### READING PASSAGE
BEGIN
# 'thunder'-No, Not The Sports Team!!



## Sweathog62 (Jul 28, 2005)

OK- Anyone have any ideas why my heater sounds like 'thunder' every 15 or so minutes.... Yes, I hear it cycle and click, click, click, to relight itself, but while the flame is going you then hear a load 'roar' or 'thunder' type sound with no click, click, click.... Is the air fuel mix out of adjustment...?? We are heading to Branson this week and we will have temps in the 30"s one night... I hate to wake up the others and or create a hazard for the family..

Your thoughts?? Is it safe to use...?? I've been drive way testing it, and it appears o.k., but I thought i would ask the experts....

Brad


----------



## Nathan (Jan 2, 2007)

Sweathog62 said:


> OK- Anyone have any ideas why my heater sounds like 'thunder' every 15 or so minutes.... Yes, I hear it cycle and click, click, click, to relight itself, but while the flame is going you then hear a load 'roar' or 'thunder' type sound with no click, click, click.... Is the air fuel mix out of adjustment...?? We are heading to Branson this week and we will have temps in the 30"s one night... I hate to wake up the others and or create a hazard for the family..
> 
> Your thoughts?? Is it safe to use...?? I've been drive way testing it, and it appears o.k., but I thought i would ask the experts....
> 
> Brad


I beleive it clicks to light a pilot and then lights the main burner.


----------



## Sweathog62 (Jul 28, 2005)

I agree but it sure makes a strange noise after it is working like a normal furnace. First you have the normal start up noise with clicks and flame lighting, but about 15 minutes later you hear a boomish type noise. Very strange.


----------



## Ghosty (Jan 17, 2005)

Also don't forget to bring along some Ceramic heaters -- that way you can use "their" electricity at the campsite to keep the trailer warm instead of "your" propane ....and if the ceramic heaters can't keep up then the propane one will kick in -- just not that often ...

(sticking it to "the man" every chance I can







)


----------



## outback loft (Sep 22, 2008)

I had the same thing happening in mine. I narrowed it down to when I had a good stiff wind blowing into the wall with the heater vent/intake, is when it would happen. If you partially block the intake with your hand it will do it too. I have never had any issues with it though.

The ceramic heaters are a must. Why use the propane when you are paying to have electric anyway. I have a "panel heater" mounted on the wall, and a ceramic heater in the bedroom to supplement at night. I dont have to use the propane heat at all.


----------



## Sweathog62 (Jul 28, 2005)

I appreciate the reports... I will take the electric heaters for sure and use the propane as backup only... We keep the inside at around 60 degree with electric blankets...I will use the propane to stoke up the temp for my shower...Kinda scarry when it roars and you are standing just about on it...

Brad H.


----------



## Scoutr2 (Aug 21, 2006)

Ghosty said:


> Also don't forget to bring along some Ceramic heaters -- that way you can use "their" electricity at the campsite to keep the trailer warm instead of "your" propane ....and if the ceramic heaters can't keep up then the propane one will kick in -- just not that often ...
> 
> (sticking it to "the man" every chance I can
> 
> ...
END
### TASK REQUIREMENTS
List the usernames of everyone who posts in the forum thread about the heater noise, each one only once.

### DATASET RECORDS
BEGIN
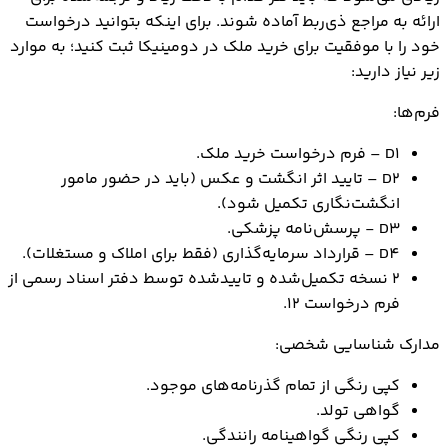
ارائه به مراجع ذی‌ربط آماده شوند. برای اینکه بتوانید درخواست
خود را با موفقیت برای خرید ملک در دومینیکا ثبت کنید؛ به موارد
زیر نیاز دارید:
فرم‌ها:
D1 – فرم درخواست خرید ملک.
D2 – تایید اثر انگشت و عکس (باید در حضور مامور
انگشت‌نگاری تکمیل شود).
D3 - پرسش‌نامه پزشکی.
D4 – قرارداد سرمایه‌گذاری (فقط برای املاک و مستغلات).
۲ نسخه تکمیل‌شده و تاییدشده توسط دفتر اسناد رسمی از
فرم درخواست ۱۲.
مدارک شناسایی شخصی:
کپی رنگی از تمام گذرنامه‌های موجود.
گواهی تولد.
کپی رنگی گواهینامه رانندگی.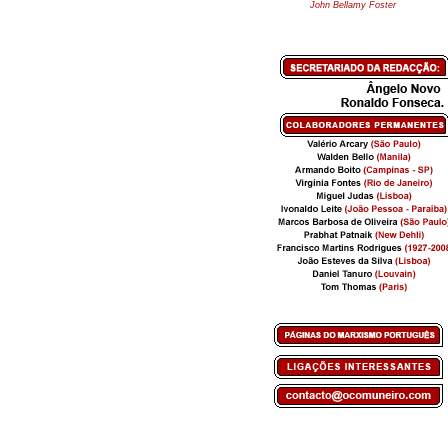
John Bellamy Foster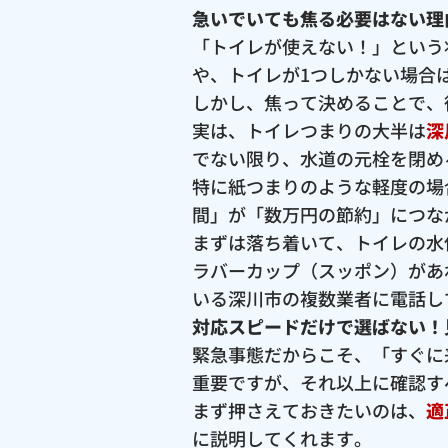
急いでいても焦る必要はない理
「トイレが使えない！」という
や、トイレが1つしかない場合
しかし、焦って決めることで、
実は、トイレつまりの大半は
深
でない限り、水道の元栓を閉め
特に紙つまりのような軽度の場
間」が「数万円の節約」につな
まずは落ち着いて、トイレの水
ラバーカップ（スッポン）があ
いる深川市の複数業者に電話し
対応スピードだけで選ばない！
緊急事態だからこそ、「すぐに
重要ですが、それ以上に確認す
まず押さえておきたいのは、
適
に説明してくれます。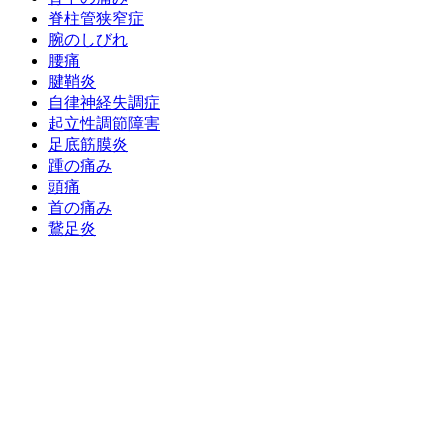
脊柱管狭窄症
腕のしびれ
腰痛
腱鞘炎
自律神経失調症
起立性調節障害
足底筋膜炎
踵の痛み
頭痛
首の痛み
鵞足炎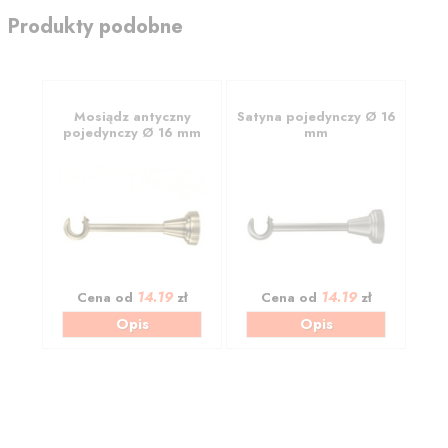
Produkty podobne
Mosiądz antyczny
Satyna pojedynczy Ø 16
pojedynczy Ø 16 mm
mm
14.19
14.19
Cena od
zł
Cena od
zł
Opis
Opis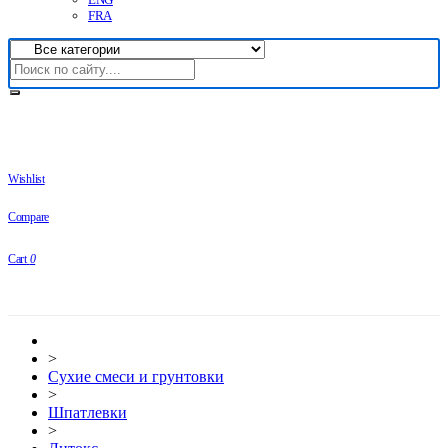
FRA
Wishlist
Compare
Cart
0
>
Сухие смеси и грунтовки
>
Шпатлевки
>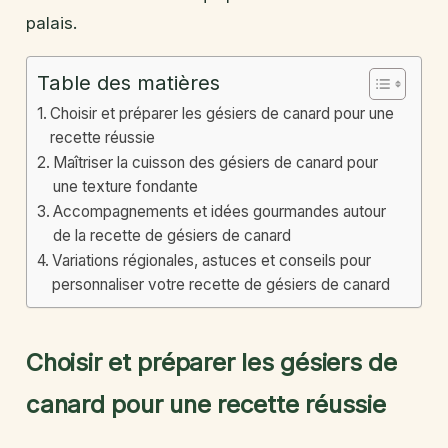
palais.
Table des matières
Choisir et préparer les gésiers de canard pour une
recette réussie
Maîtriser la cuisson des gésiers de canard pour
une texture fondante
Accompagnements et idées gourmandes autour
de la recette de gésiers de canard
Variations régionales, astuces et conseils pour
personnaliser votre recette de gésiers de canard
Choisir et préparer les gésiers de
canard pour une recette réussie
END
### RESPONSE
Sweathog62, Nathan, Ghosty, outback loft, Scoutr2